O álbum, lançado digitalmente a 10 de abril de 2026 pela Harmonia / The Orchard (com edição em vinil prevista para mais tarde), confirma Pierre Aderne como uma das vozes mais singulares das músicas do mundo contemporâneas. Ao longo da sua trajetória, o músico tem colaborado com nomes como Seu Jorge, Melody Gardot, Tito Paris, Sara Tavares ou Madeleine Peyroux, construindo pontes entre tradições e modernidades, entre continentes e diásporas.

Um projeto gravado na Casa-Museu Darcy Ribeiro

“Povo Brasileiro” nasce de um texto fundamental do antropólogo Darcy Ribeiro, que descreve o Brasil como um país forjado na violência colonial, na mistura forçada, na resistência e na reinvenção permanente. Em vez de nostalgia, o disco propõe fricção: o Atlântico como espaço de choque, mas também de criação.

O álbum foi gravado na Casa-Museu Darcy Ribeiro, em Maricá (Rio de Janeiro), uma casa concebida por Oscar Niemeyer e inspirada nos aldeamentos Tupinambá.
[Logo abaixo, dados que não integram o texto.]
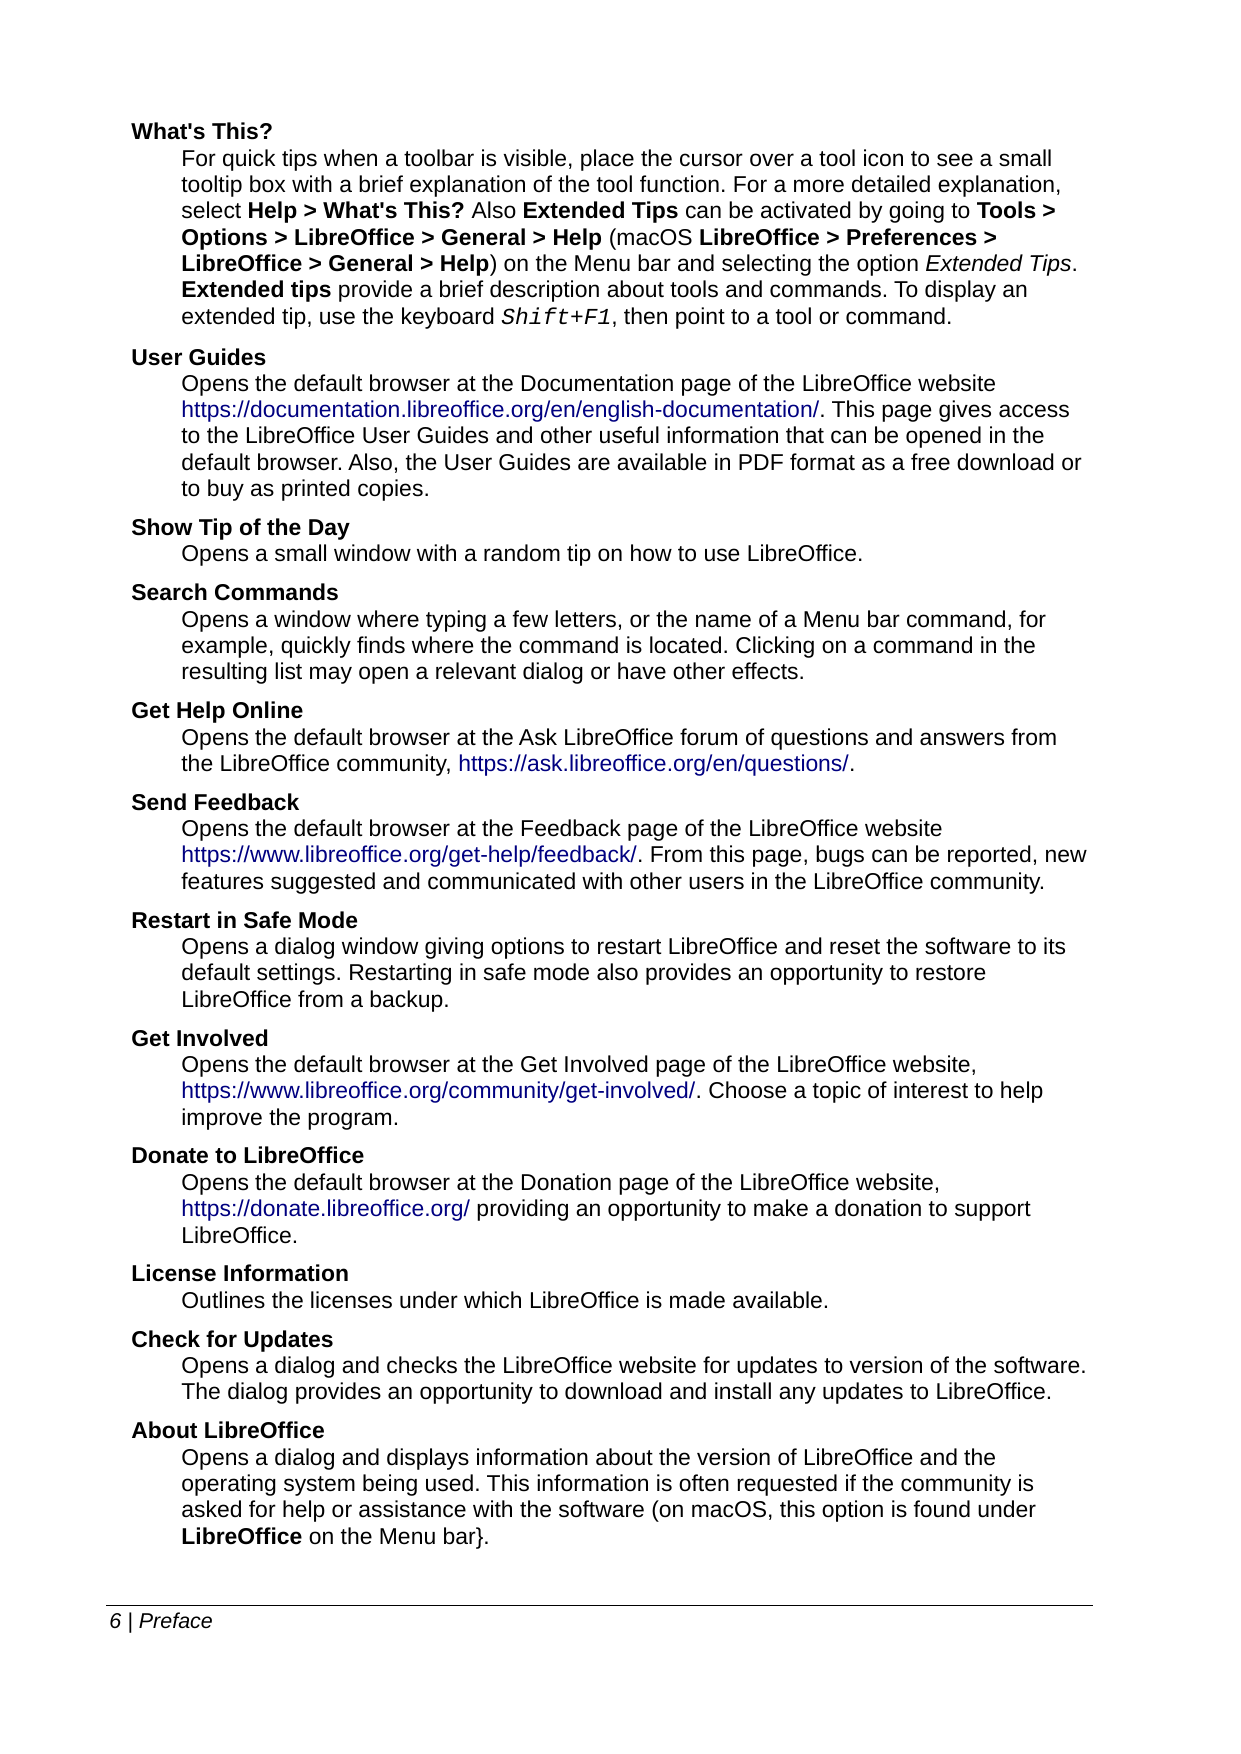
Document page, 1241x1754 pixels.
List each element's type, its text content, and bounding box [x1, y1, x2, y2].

text Opens a window where typing a few letters, or the name of a Menu bar command, for example, quickly finds where the command is located. Clicking on a command in the resulting list may open a relevant dialog or have other effects. [181, 606, 1093, 685]
text For quick tips when a toolbar is visible, place the cursor over a tool icon to see a small tooltip box with a brief explanation of the tool function. For a more detailed explanation, select Help > What's This? Also Extended Tips can be activated by going to Tools > Options > LibreOffice > General > Help (macOS LibreOffice > Preferences > LibreOffice > General > Help) on the Menu bar and selecting the option Extended Tips. Extended tips provide a brief description about tools and commands. To display an extended tip, use the keyboard Shift+F1, then point to a tool or command. [181, 144, 1093, 331]
text Send Feedback [131, 789, 1093, 815]
text Restart in Safe Mode [131, 907, 1093, 933]
text About LibreOffice [131, 1417, 1093, 1443]
text Opens a small window with a random tip on how to use LibreOffice. [181, 540, 1093, 567]
text Outlines the licenses under which LibreOffice is made available. [181, 1287, 1093, 1313]
text What's This? [131, 118, 1093, 144]
text Check for Updates [131, 1326, 1093, 1352]
text License Information [131, 1260, 1093, 1287]
text Get Help Online [131, 697, 1093, 723]
text Get Involved [131, 1024, 1093, 1051]
text Opens a dialog window giving options to restart LibreOffice and reset the software to its default settings. Restarting in safe mode also provides an opportunity to restore LibreOffice from a backup. [181, 933, 1093, 1012]
text User Guides [131, 343, 1093, 370]
text Donate to LibreOffice [131, 1142, 1093, 1169]
text Opens a dialog and displays information about the version of LibreOffice and the operating system being used. This information is often requested if the community is asked for help or assistance with the software (on macOS, this option is found under LibreOffice on the Menu bar}. [181, 1443, 1093, 1549]
text Opens the default browser at the Donation page of the LibreOffice website, https://donate.libreoffice.org/ providing an opportunity to make a donation to support LibreOffice. [181, 1169, 1093, 1248]
text Opens the default browser at the Ask LibreOffice forum of questions and answers from the LibreOffice community, https://ask.libreoffice.org/en/questions/. [181, 723, 1093, 776]
text Opens the default browser at the Documentation page of the LibreOffice website https://documentation.libreoffice.org/en/english-documentation/. This page gives access to the LibreOffice User Guides and other useful information that can be opened in the default browser. Also, the User Guides are available in PDF format as a free download or to buy as printed copies. [181, 370, 1093, 502]
text Opens the default browser at the Get Involved page of the LibreOffice website, https://www.libreoffice.org/community/get-involved/. Choose a topic of interest to help improve the program. [181, 1051, 1093, 1130]
text Opens a dialog and checks the LibreOffice website for updates to version of the software. The dialog provides an opportunity to download and install any updates to LibreOffice. [181, 1352, 1093, 1405]
text Search Commands [131, 579, 1093, 606]
text Show Tip of the Day [131, 514, 1093, 540]
text Opens the default browser at the Feedback page of the LibreOffice website https://www.libreoffice.org/get-help/feedback/. From this page, bugs can be reported, new features suggested and communicated with other users in the LibreOffice community. [181, 815, 1093, 894]
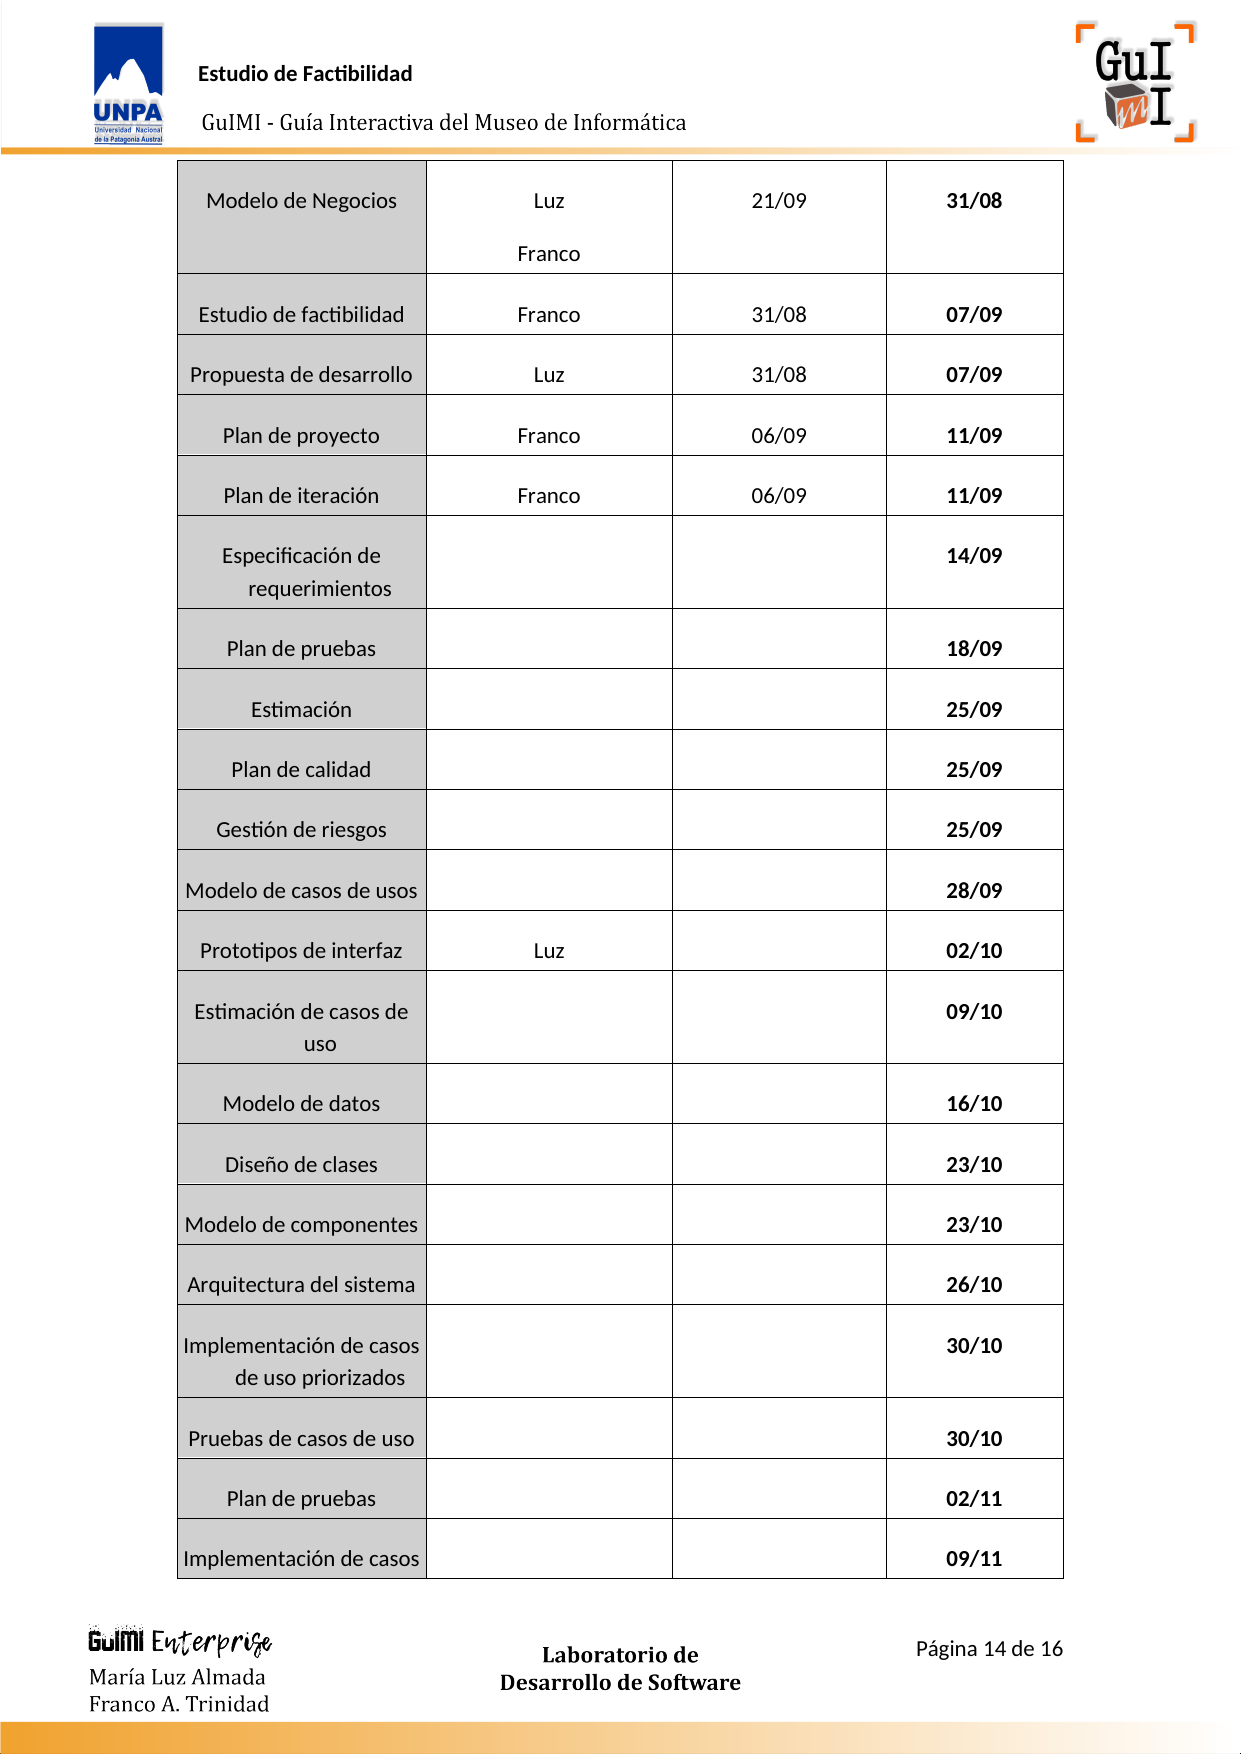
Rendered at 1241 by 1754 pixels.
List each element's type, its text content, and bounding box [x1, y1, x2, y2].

table_cell [673, 1185, 886, 1244]
table_cell 28/09 [887, 850, 1063, 910]
table_cell Gestión de riesgos [178, 790, 426, 849]
table_cell 23/10 [887, 1185, 1063, 1244]
table_cell Modelo de datos [178, 1064, 426, 1123]
table_cell [673, 911, 886, 970]
table_cell Especificación de requerimientos [178, 516, 426, 608]
table_cell 06/09 [673, 395, 886, 454]
table_cell [673, 516, 886, 608]
table_cell [427, 730, 672, 789]
table_cell Modelo de componentes [178, 1185, 426, 1244]
table_cell [427, 1305, 672, 1397]
table_cell 26/10 [887, 1245, 1063, 1304]
table_cell 25/09 [887, 790, 1063, 849]
table_cell Arquitectura del sistema [178, 1245, 426, 1304]
table_cell [673, 1398, 886, 1457]
table_cell 09/11 [887, 1519, 1063, 1578]
table_cell 11/09 [887, 395, 1063, 454]
table_cell Franco [427, 456, 672, 515]
table_cell 16/10 [887, 1064, 1063, 1123]
table_cell [427, 516, 672, 608]
table_cell Plan de proyecto [178, 395, 426, 454]
table_cell 09/10 [887, 971, 1063, 1063]
table_cell Plan de pruebas [178, 609, 426, 668]
table_cell 23/10 [887, 1124, 1063, 1183]
table_cell 31/08 [673, 274, 886, 334]
table_cell [673, 730, 886, 789]
table_cell 07/09 [887, 335, 1063, 394]
table_cell Plan de pruebas [178, 1459, 426, 1518]
table_cell 31/08 [673, 335, 886, 394]
table_cell Implementación de casos de uso priorizados [178, 1305, 426, 1397]
table_cell [427, 971, 672, 1063]
table_cell [427, 790, 672, 849]
table_cell [427, 1398, 672, 1457]
table_cell Plan de iteración [178, 456, 426, 515]
table_cell [673, 1124, 886, 1183]
table_cell Estimación de casos de uso [178, 971, 426, 1063]
table_cell [673, 1064, 886, 1123]
table_cell [673, 669, 886, 728]
table_cell [673, 790, 886, 849]
table_cell Estimación [178, 669, 426, 728]
table_cell 02/10 [887, 911, 1063, 970]
table_cell 18/09 [887, 609, 1063, 668]
picture [0, 0, 1241, 155]
table_cell 14/09 [887, 516, 1063, 608]
table_cell Modelo de casos de usos [178, 850, 426, 910]
table_cell Luz [427, 335, 672, 394]
table_cell [427, 669, 672, 728]
table_cell 06/09 [673, 456, 886, 515]
table_cell [673, 1459, 886, 1518]
table_cell [427, 609, 672, 668]
table_cell 25/09 [887, 730, 1063, 789]
table_cell 11/09 [887, 456, 1063, 515]
table_cell Franco [427, 274, 672, 334]
table_cell [673, 1519, 886, 1578]
table_cell Modelo de Negocios [178, 161, 426, 273]
table_cell Luz [427, 911, 672, 970]
table_cell [427, 1124, 672, 1183]
table_cell [427, 1245, 672, 1304]
table_cell [427, 850, 672, 910]
table_cell [673, 609, 886, 668]
table_cell Propuesta de desarrollo [178, 335, 426, 394]
table_cell 21/09 [673, 161, 886, 273]
table_cell 31/08 [887, 161, 1063, 273]
table_cell [427, 1459, 672, 1518]
table_cell 30/10 [887, 1305, 1063, 1397]
table_cell [673, 971, 886, 1063]
table_cell [427, 1064, 672, 1123]
table_cell Franco [427, 395, 672, 454]
table_cell [427, 1185, 672, 1244]
picture [0, 1613, 1241, 1754]
table_cell Luz Franco [427, 161, 672, 273]
table_cell 02/11 [887, 1459, 1063, 1518]
table_cell [427, 1519, 672, 1578]
table_cell [673, 1245, 886, 1304]
table_cell Plan de calidad [178, 730, 426, 789]
table_cell 25/09 [887, 669, 1063, 728]
table_cell Diseño de clases [178, 1124, 426, 1183]
table_cell Implementación de casos [178, 1519, 426, 1578]
table_cell 30/10 [887, 1398, 1063, 1457]
table_cell Pruebas de casos de uso [178, 1398, 426, 1457]
table_cell Estudio de factibilidad [178, 274, 426, 334]
table_cell [673, 1305, 886, 1397]
table_cell [673, 850, 886, 910]
table_cell Prototipos de interfaz [178, 911, 426, 970]
table_cell 07/09 [887, 274, 1063, 334]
O local, carregado de simbolismo, tornou-se o cenário ideal para um projeto que reúne músicos do Brasil, Cabo Verde e Portugal, refletindo a pluralidade das culturas atlânticas.

O coletivo “Rua das Pretas” funciona como um laboratório vivo de encontros musicais. Nesta formação, destacam-se: Pierre Aderne (voz, guitarra, percussões), Nilson Dourado (voz, guitarra, viola caipira, percussões), Ana Margarida Prado (fadista portuguesa), Jenifer Soledad (substituindo Zulu, cantora cabo-verdiana), Felipe Bastos (percussões), Letícia Malvares (flauta) e Ruben da Luz (trombone).

Pierre Aderne recusa o exotismo fácil. Em vez de “representar o Brasil”, o disco faz ouvir tensões: samba, fado, música afro-brasileira, choro e canção não aparecem como ornamentos, mas como argumentos que se contradizem, se confrontam e, por fim, se costuram. É uma travessia musical que pensa a identidade como movimento, não como vitrine.

Um dos grandes momentos da temporada musical lusófona em Paris

O concerto de lançamento terá lugar no Studio de l’Ermitage, uma das salas mais emblemáticas da música do mundo em Paris. As portas abrem às 20h00 e o espetáculo começa às 20h30.

A receção da imprensa especializada tem sido particularmente elogiosa: Le Monde sublinha a “saudade” como síntese entre spleen e alegria; Zicazic considera o disco “uma declaração de amor ao Brasil e às identidades múltiplas”; Sounds & Colours descreve-o como “uma celebração das duas margens do Atlântico, rica e surpreendente” e Musicologie destaca “a capacidade de dizer o Brasil através das suas tensões e criações”.

Com “Povo Brasileiro”, Pierre Aderne e o coletivo “Rua das Pretas” oferecem mais do que um concerto: propõem uma reflexão musical sobre o que o Atlântico criou – povos, línguas, feridas, encontros – e sobre a forma como essas memórias continuam a ressoar no presente.